Friday, August 19, 2022

Vincent in Saint-Rémy
(1889)

He described the painting in two letters written in October 1889, one to Émile Bernard, as "a no. 30 canvas with broken lilac ploughed fields and a background of mountains that go all the way up the canvas; so nothing but rough ground and rocks, with a thistle and dry grass in a corner, and a little violet and yellow man", and another to his brother, Theo van Gogh, as "the same field as the one of the reaper. Now it’s mounds of earth and the background parched lands, then the rocks of the Alpilles. A bit of blue-green sky with small white and violet cloud. In the foreground: A thistle and some dry grass. A peasant dragging a bundle of straw in the middle. It’s another harsh study, and instead of being almost entirely yellow it makes an almost completely violet canvas. Broken and neutral violets … I think that this will complement the reaper and will make it easier to see what it is.
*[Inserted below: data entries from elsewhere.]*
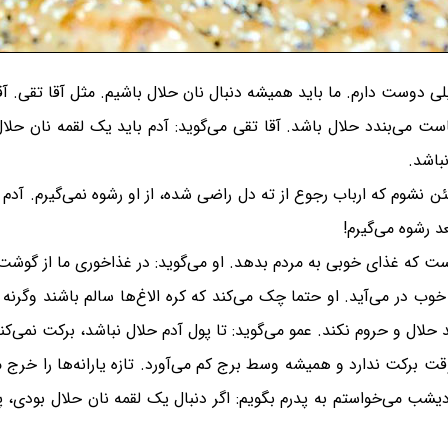
دوست دارم. ما باید همیشه دنبال نان حلال باشیم. مثل آقا تقی. آقا
است می‌بندد حلال باشد. آقا تقی می‌گوید: آدم باید یک لقمه نان حل
باشد.
نشوم که ارباب رجوع از ته دل راضی شده، از او رشوه نمی‌گیرم. آدم بای
 رشوه می‌گیرم!
ه غذای خوبی به مردم بدهد. او می‌گوید: در غذاخوری ما از گوشت حی
ب در می‌آید. او حتما چک می‌کند که کره الاغ‌ها سالم باشند وگرنه آ
د حلال و حروم نکند. عمو می‌گوید: تا پول آدم حلال نباشد، برکت نمی‌ک
برکت ندارد و همیشه وسط برج کم می‌آورد. تازه یارانه‌ها را خرج می‌
 دیشب می‌خواستم به پدرم بگویم: اگر دنبال یک لقمه نان حلال بودی، 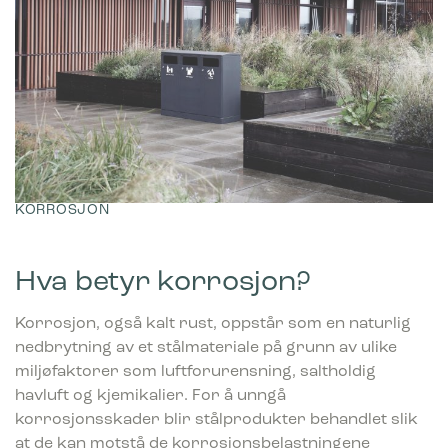
KORROSJON
Hva betyr korrosjon?
Korrosjon, også kalt rust, oppstår som en naturlig
nedbrytning av et stålmateriale på grunn av ulike
miljøfaktorer som luftforurensning, saltholdig
havluft og kjemikalier. For å unngå
korrosjonsskader blir stålprodukter behandlet slik
at de kan motstå de korrosjonsbelastningene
For the reaper appears done at random, and this with it will balance it."

 
https://en.wikipedia.org/wiki/Enclosed_Field_with_Peasant
https://vangoghletters.org/vg/letters/let810/letter.html



Enclosed Wheat Field with Peasant

Early October, 1889
Oil on canvas
73.5 x 92.0 cm. 

Indianapolis: Indianapolis Museum of Art
http://collection.imamuseum.org/artwork/56838/

From Indianapolis Museum of Art:
Van Gogh's spirituality and intense identification with the forces of nature transformed his views of the landscape into powerful personal expressions.
… It is one of four views of a walled wheat field executed in the autumn of 1889. Symbols of the artist's pantheistic beliefs, the ploughed terrain and rugged mountain peaks pulsate with a fertile inner life, charged by the picture's dynamic brushwork, rich surface texture, and varied colors.